A mineral glass which offers thermal resistance as the coating material prevents the capacitor thus constructed from deteriorating in a high-temperature gas. It has been found, however, that there is still room for improvement in the amplitude and energy of the pulse.
The difficulty of generating pulses of sufficient amplitude and energy may be attributable to the following circumstances: when an FEC capacitor is applied to a contactless starter to generate high-voltage pulses in cooperation with a choke coil type ballast, the FEC capacitor is subjected to mechanical oscillation due to electrostriction caused by the high-voltage pulses generated. In the case of a disc type FEC capacitor, the oscillation takes place in the radial and thickness directions, as shown in FIGS. 3A and 3B. The greater the amplitude of this oscillation without being restrained by external factors, the higher the voltage of the high-voltage pulses generated. In the case of an FEC nonlinear capacitor of the above-described construction, such mechanical oscillations due to electrostriction may be restrained because of the fact that the entire surface of the element is coated with a mineral glass, which will interfere with improvement in the amplitude and energy of the pulses.

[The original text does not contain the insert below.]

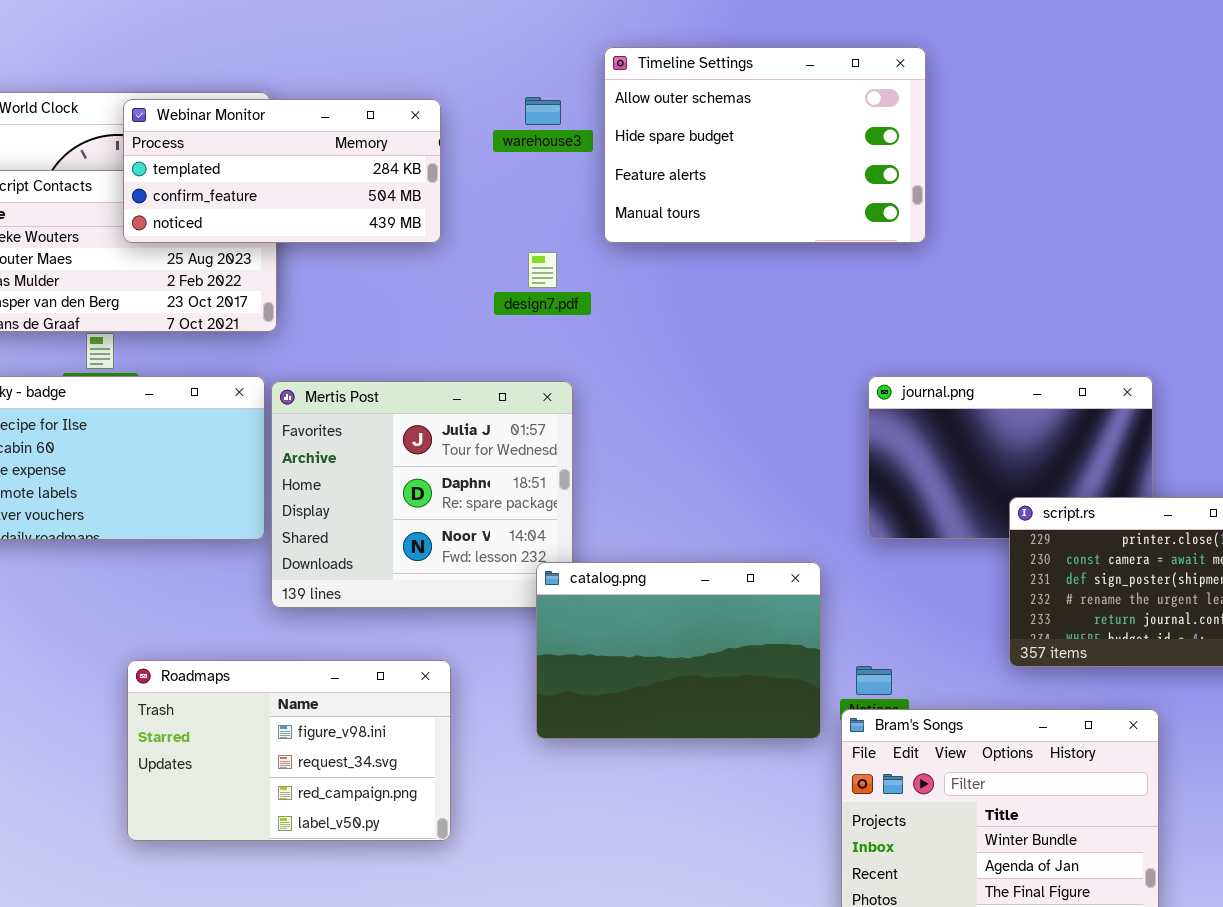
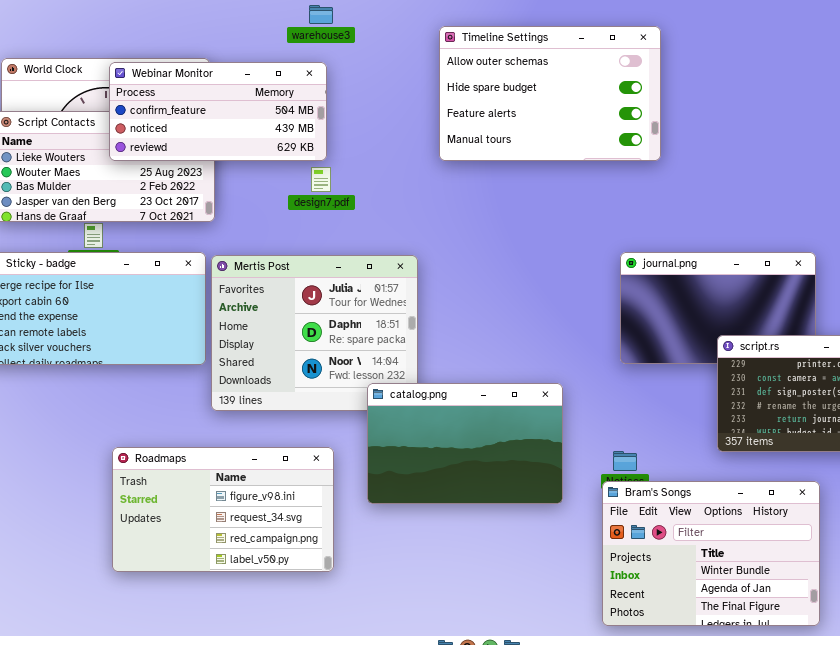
warehouse3: [525,97,561,125] -> [309,5,333,24], moved
Webinar Monitor: [123,99,441,243] -> [109,62,327,161], scrolled down 1 row
design7.pdf: [528,252,557,288] -> [311,167,331,192], moved
catalog.png: [536,562,821,739] -> [367,383,563,504], moved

It has also been found that in a nonlinear capacitor of the above-described construction, the electrically conductive adhesive 14a, 14b is dispersed through the electrode layers 12a and 12b over the grain boundary of the ferroelectric ceramic substrate 11, exerting an undesirable influence on the capacitor characteristics. In the first place, this causes a general decrease in the value of the high-voltage pulses generated. This phenomenon is attributable to the intrusion of impurities into the ferroelectric ceramic substrate. Furthermore, the stresses due to the mechanical oscillation of the ferroelectric ceramic substrate caused by electrostriction during high-voltage pulse generation may cause a fracture in the ferroelectric ceramic substrate itself at the grain boundaries where such an adhesive dispersion has taken place.